§ **Your instructions**: Restate word for word the line containing "LN114-S3 x1" and all remaining lines of the entries below.

§ **Supplied entries**:
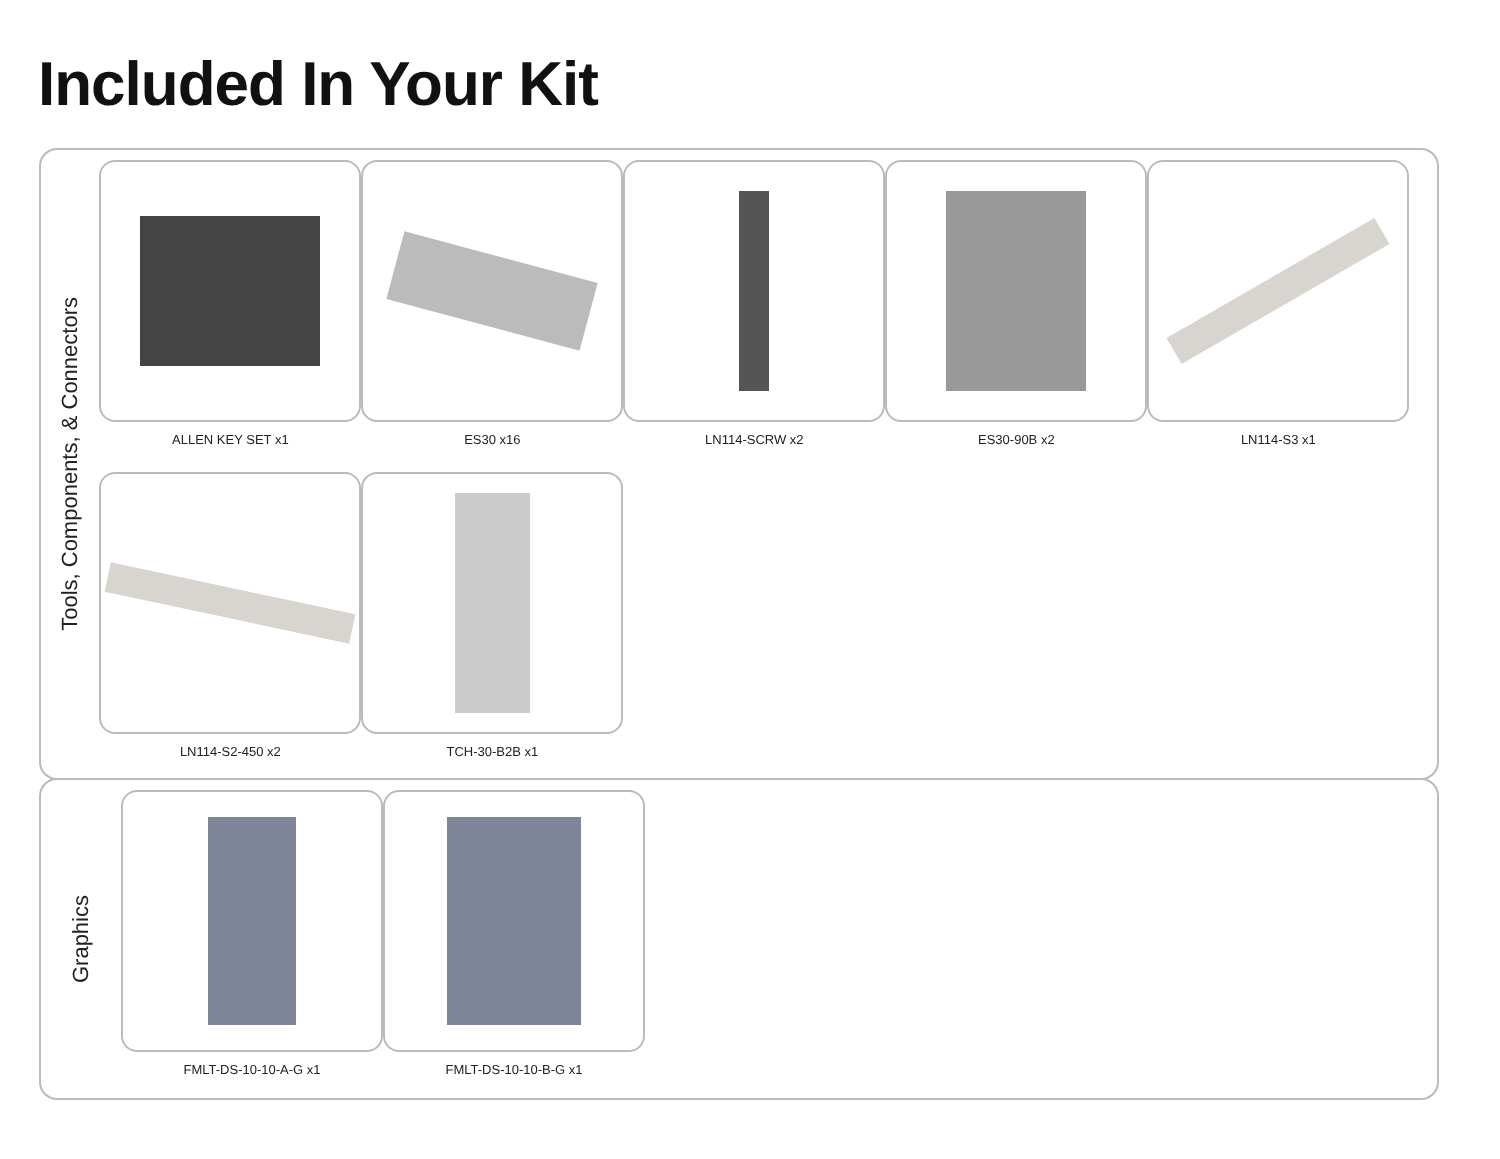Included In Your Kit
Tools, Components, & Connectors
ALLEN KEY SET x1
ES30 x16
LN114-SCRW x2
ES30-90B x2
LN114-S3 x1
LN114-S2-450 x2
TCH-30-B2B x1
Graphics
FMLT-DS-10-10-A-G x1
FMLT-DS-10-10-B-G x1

§ **Response**:
LN114-S3 x1
LN114-S2-450 x2
TCH-30-B2B x1
Graphics
FMLT-DS-10-10-A-G x1
FMLT-DS-10-10-B-G x1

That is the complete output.